Is he happy about this picture or not? I read somewhere (or have heard it) that a smile in Cambodia can mean many things–happiness, embarrassment, hurt or anger. Which one is this? I’m not sure. I’m potentially oblivious to doing the wrong thing.
Every now and then I become aware of, or I’m made aware of, my ignorance regarding my misdemeanours. It dawns on me that I’m making mistakes without being aware of most of them. In your home culture you have more of a sense of what is right and wrong and how to behave appropriately. In a new culture you don’t have that same awareness. You can easily fool yourself that you’re fitting in, when in reality you completely stand out by the errors you unwittingly make. Added to this is that in some places people won’t always pull you up when you’re doing the ‘wrong’ thing. The result is that you can end up doing many wrong things without being aware of it. Some of these wrong things are harmless and are just laughed off as ‘stupid foreigner’. Some wrongs can be more harmful, yet are still hidden from you (often through smiles that say more than you know).

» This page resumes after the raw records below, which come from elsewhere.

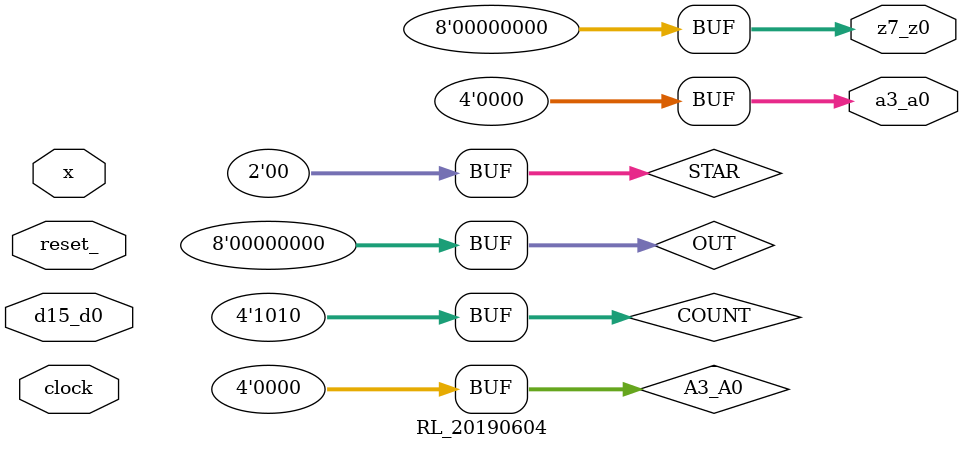
<source format=v>
/**
 * File:    RL-20190604.v
 *
 * Author:  Rambod Rahmani <rambodrahmani@autistici.org>
 *          Created on 10/07/2019.
 */

module RL_20190604(x, d15_d0, a3_a0, z7_z0, clock, reset_);
    input           clock, reset_;
    input           x;
    input   [15:0]  d15_d0;
    output  [3:0]   a3_a0;
    output  [7:0]   z7_z0;

    reg  [3:0]  A3_A0;
    reg  [7:0]  OUT;
    reg  [3:0]  COUNT;

    assign a3_a0 = A3_A0;
    assign z7_z0 = OUT;

    reg  [1:0] STAR;
    parameter S0 = 0, S1 = 1, S2 = 2, S3 = 3;

    parameter Num_Periodi = 10;

    always @(reset_ == 0) #1 begin
                                A3_A0 <= 0;
                                OUT <= 0;
                                COUNT <= Num_Periodi;
                                STAR <= S0;
                             end

    always @(posedge clock) if (reset_ == 1) #3
        casex(STAR)
            S0: begin
                    COUNT <= COUNT - 1;
                    STAR <= (COUNT == 2)? S1:S0;
                end
            S1: begin
                    COUNT <= Num_Periodi;
                    A3_A0 <= (x == 0)? d15_d0[15:12] : d15_d0[11:8];
                    OUT <= d15_d0[7:0];
                    STAR <= S0;
                end
        endcase
endmodule


</source>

This brings me to a second point. In moving to Cambodia we’ve moved to a culture that his high context (as opposed to Australia which is more a ‘low context’ culture). In a high context culture, like Cambodia, communication occurs as much through non-verbal communication as it does through verbal communication. In other words, its not just what you say or how you say it, but also what is not said that is just as important. You are looking for communication clues that come from body language or from the context of the communication (location, occasion, etc). In contrast, low context cultures like Australia communicate predominately through verbal communication and so less is communicated through body language or context (though that is still important).
What all this means is that not only are we navigating a new language system, we are also trying to learn how to pick up cues from what is not said. Picking up these non-verbal cues may help give us insight into the times when we do something wrong, particularly while our language abilities are still in infancy.
In the end my lack of awareness concerning the mistakes I make is just another aspect of ambiguity tolerance. But our hosts also need to be gracious and use ambiguity tolerance with us as well, until we realise or are shown our foibles. My hope is that this is creating in me more of a sense of humility, that many of my ‘sins’1 are being covered over.
- I actually think this aspect of culture learning is a great analogy for the Christian life. That is, in the early days we sin in tonnes of different ways that we are completely ignorant about. As we grow as Christians, it is through being confronted with God’s Word are shown just how sinful we are–the true extent of our mistakes and failures. As we see our sin more clearly we come to see God’s grace to us in Jesus death more and more deeply. My sins are not just those that I see or know. I’m am sinning constantly and much more deeply than I can know, yet Jesus death has paid for all these unintentional sins as well. ↩
Praying for you guys … I’m up with Mum and Dad at the moment and will be remembering to pray more – because of Mum’s dementia most of our communication is non- verbal although when I’m in synch I get a clap or a big open smile and it means I’ve understood! Same but different!
Thx for the reflection and your prayer for us. I think that situation with your mum is completely the same. As I’m made aware of the many oblivious mistakes I make with people of another culture it makes me reflect on that occurence with people in my own culture, particularly my kids.